At some point, I became friends with a group of kids from Bayside High. I am embarrassed to admit how much time I spent with those guys. I even hung out with them a little when they went to college. I was older than they were so really I should not have spent the kind of time with that that I did. We eventually went our separate ways. I kept up with one girl who moved to Beverly Hills and hung out with another group of students I knew – although, I think she got a boob job before she moved. I followed one guy when he became a detective in the NYPD. One girl ended up as a stripper in Vegas – she was pretty gross. I don’t think she had a boob job.

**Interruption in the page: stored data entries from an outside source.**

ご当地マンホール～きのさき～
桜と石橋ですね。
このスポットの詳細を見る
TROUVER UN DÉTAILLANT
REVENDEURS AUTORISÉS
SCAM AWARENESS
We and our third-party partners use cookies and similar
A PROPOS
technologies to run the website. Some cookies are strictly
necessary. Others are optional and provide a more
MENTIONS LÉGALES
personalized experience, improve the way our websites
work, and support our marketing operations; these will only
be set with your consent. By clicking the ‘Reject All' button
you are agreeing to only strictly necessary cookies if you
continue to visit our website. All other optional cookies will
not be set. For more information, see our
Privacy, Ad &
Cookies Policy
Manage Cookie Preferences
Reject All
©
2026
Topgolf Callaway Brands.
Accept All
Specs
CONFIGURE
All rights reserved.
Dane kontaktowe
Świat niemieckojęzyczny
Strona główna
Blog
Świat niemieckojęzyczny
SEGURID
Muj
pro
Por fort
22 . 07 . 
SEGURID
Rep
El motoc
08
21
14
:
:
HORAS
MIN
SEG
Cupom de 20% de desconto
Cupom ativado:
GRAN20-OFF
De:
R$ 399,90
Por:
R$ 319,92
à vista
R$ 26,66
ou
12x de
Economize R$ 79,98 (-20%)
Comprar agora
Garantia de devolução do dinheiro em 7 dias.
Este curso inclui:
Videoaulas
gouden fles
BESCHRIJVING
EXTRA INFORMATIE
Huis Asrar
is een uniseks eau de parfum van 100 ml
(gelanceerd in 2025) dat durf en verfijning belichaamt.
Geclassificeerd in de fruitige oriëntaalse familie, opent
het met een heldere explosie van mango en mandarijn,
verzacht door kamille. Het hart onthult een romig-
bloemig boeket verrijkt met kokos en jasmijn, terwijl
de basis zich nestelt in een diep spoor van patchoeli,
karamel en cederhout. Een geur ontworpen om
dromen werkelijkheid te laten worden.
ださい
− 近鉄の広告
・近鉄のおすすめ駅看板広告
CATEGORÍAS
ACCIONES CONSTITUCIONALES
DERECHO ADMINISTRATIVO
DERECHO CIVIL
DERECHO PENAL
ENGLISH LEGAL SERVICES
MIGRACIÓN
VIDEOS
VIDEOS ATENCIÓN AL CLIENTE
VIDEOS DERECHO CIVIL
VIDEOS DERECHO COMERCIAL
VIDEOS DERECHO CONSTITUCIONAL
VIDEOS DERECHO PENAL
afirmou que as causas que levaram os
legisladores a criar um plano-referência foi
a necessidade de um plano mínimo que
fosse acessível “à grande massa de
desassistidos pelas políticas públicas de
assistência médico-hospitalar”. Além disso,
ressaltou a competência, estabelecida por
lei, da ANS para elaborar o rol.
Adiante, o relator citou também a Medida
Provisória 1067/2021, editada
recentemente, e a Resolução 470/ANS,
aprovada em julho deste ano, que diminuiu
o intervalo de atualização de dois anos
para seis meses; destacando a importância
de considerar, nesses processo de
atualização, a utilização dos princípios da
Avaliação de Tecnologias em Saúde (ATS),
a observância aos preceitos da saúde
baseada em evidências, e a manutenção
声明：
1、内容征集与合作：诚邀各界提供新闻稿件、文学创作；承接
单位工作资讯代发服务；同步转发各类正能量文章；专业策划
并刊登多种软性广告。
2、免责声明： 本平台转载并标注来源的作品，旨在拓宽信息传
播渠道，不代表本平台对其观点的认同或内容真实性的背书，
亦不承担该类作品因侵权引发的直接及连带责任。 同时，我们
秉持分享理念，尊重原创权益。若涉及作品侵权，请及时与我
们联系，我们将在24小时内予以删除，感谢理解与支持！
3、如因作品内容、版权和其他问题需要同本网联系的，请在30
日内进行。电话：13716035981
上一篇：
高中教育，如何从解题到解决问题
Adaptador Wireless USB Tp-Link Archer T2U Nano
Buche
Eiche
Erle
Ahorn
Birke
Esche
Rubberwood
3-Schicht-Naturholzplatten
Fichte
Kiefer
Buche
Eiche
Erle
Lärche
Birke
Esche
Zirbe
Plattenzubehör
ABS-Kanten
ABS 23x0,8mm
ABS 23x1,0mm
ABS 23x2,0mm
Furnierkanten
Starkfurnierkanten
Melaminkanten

I had to opportunity to see her dancing and shaking and I’m pretty sure hers were real.

Eventually I lost touch with those kids. I moved on to this group of friends in New York. They were MUCH cooler than the Bayside High students. These guys hung out in a coffee shop most of the time and had really cool hair. They also slept with each other a lot and in different pairings. I was getting kind of tired of them so when we parted ways I wasn’t too upset when they left.

Now, I was very upset to lose my other New York friends although they were really horrible, horrible people. Our friendship ended when they were sentenced to jail for one year for breaking a Good Samaritan law. For many years, Jerry, Elaine, Kramer and George were just awful to their respective boyfriends and girlfriends and others with whom they came into contact. But they were sarcastic and funny and I knew I would miss them.

Another group of people I hated to see go were the Soprano family in New Jersey. I’m not sure why I liked that family. They were believed to be in the mob. The more time I spent with them, I had a bad feeling that someone would die that I didn’t want to see die. I don’t think that happened. Actually, I have no idea what happened to them. One minute they were there and the next they weren’t. It was like, everything just faded to black and they would never be heard from again. Weird.

But the six years that I knew the Kwons, Mr. Locke, Desmond and the gang were very good years. They always kept me guessing. They made me angry. They made me think (usually I hate that). They made me think about spirituality and about good and evil – real heavy stuff. Things I don’t normally think about on Tuesday evenings. Things that, in their absence, I am unlikely to ponder going forward.

And these people didn’t simply leave me. They died. I had invested so much into them. I had gotten to know them. To care about them. And they are gone now. I know, I know. I’ll make new friends. Probably sometime in the fall, I’ll be introduced to a whole new crop of friends. But it won’t be the same. It won’t be those people in that group. I don’t even know yet if I’ll want to make room in my life for any new friends. It gets pretty time consuming and I have two kids and husband who need my attention.

Plus, I’ve already got plenty of other friends. There’s the group I hang out with from Dunder Mifflin. They are pretty funny, but I work in HR and the things they do make me very uncomfortable. It’s just not appropriate for the workplace. Then there’s Ted, Barney and their friends who frequently get together for drinks over at McLaren’s. I like them, but I’m getting pretty annoyed with them. Ted is making me guess who the mother of his kids will be. I want answers now – stop teasing me! I guess my best friend right now would have to be Liz Lemon. She reminds me of a much cooler version of myself. And what a life – she works at 30 Rockefeller Center in New York for a guy who looks like Alec Baldwin.

So I guess I do have people I can still spend time with. I will just have to move on and be thankful for the time we spent together. I’ll have to enjoy my summer outside with all of my real, actual friends. If you are one of them, I will have to lean on you in this time of grief.

1 comment:

  1. Maggie...this is hilarious! I'm glad I'm not the only total loser that actually gets so attached to these fictitious characters and grieves when they depart. At least some of them make you think, take a look at yourself, question things around you...most of them just make you wet your pants a little bit.